→ READING PASSAGE:

The Law Endures. There is no one spokesman for U.S. Judaism, no central authority, no High Priest. All good Jews, in varying degrees of literalness, believe in the Law, but U.S. Judaism is a spectrum shading off by minute gradations from ultra-orthodoxy to ultra-modernism. In this spectrum, Finkelstein, a traditionalist with one keen, dark eye on the future, stands almost dead center.
Judaism's spectrum can be roughly divided into three parts, roughly equal in number of active followers and reflecting three traditions in U.S. Judaism:
Orthodox Judaism tries to maintain the letter of the Law. To the outsider it sometimes looks like literalness and nothing else. It is a religion that demands strict, hour-by-hour adherence to sacred custom. Promptly at sundown each Friday night, the Sabbath begins, and Orthodox Jews are required to be indoors (to travel in a vehicle on the Sabbath is counted as a sin). Twenty minutes before sundown, the housewife lights the candles which will burn through the Sabbath's 24 hours; any other lights must be turned on before that time. Synagogue services are entirely in Hebrew, and men & women sit apart, with their heads covered. The Orthodox Jew is expected to study the Torah every day and to observe the dietary laws with such strictness that separate plates and utensils must be used for cooking milk and meat dishes. On Yom Kippur, Orthodox Jews keep an absolute fast for 24 hours, and should spend about 13 hours at the synagogue in five services. Their strictly regulated life sets them apart from the rest of mankind, and is intended to: with a persistence undiminished by centuries, they feel themselves to be the Chosen People.

→ DATASET EXTRACT:
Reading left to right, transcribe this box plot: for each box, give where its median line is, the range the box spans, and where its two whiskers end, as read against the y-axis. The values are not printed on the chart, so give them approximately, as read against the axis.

→ EXERCISE INSTRUCTIONS:
Please copy the passage on U.S. Judaism word for word, beginning at "The Law Endures." and stopping after "almost dead center.".

→ EXERCISE ANSWER:
The Law Endures. There is no one spokesman for U.S. Judaism, no central authority, no High Priest. All good Jews, in varying degrees of literalness, believe in the Law, but U.S. Judaism is a spectrum shading off by minute gradations from ultra-orthodoxy to ultra-modernism. In this spectrum, Finkelstein, a traditionalist with one keen, dark eye on the future, stands almost dead center.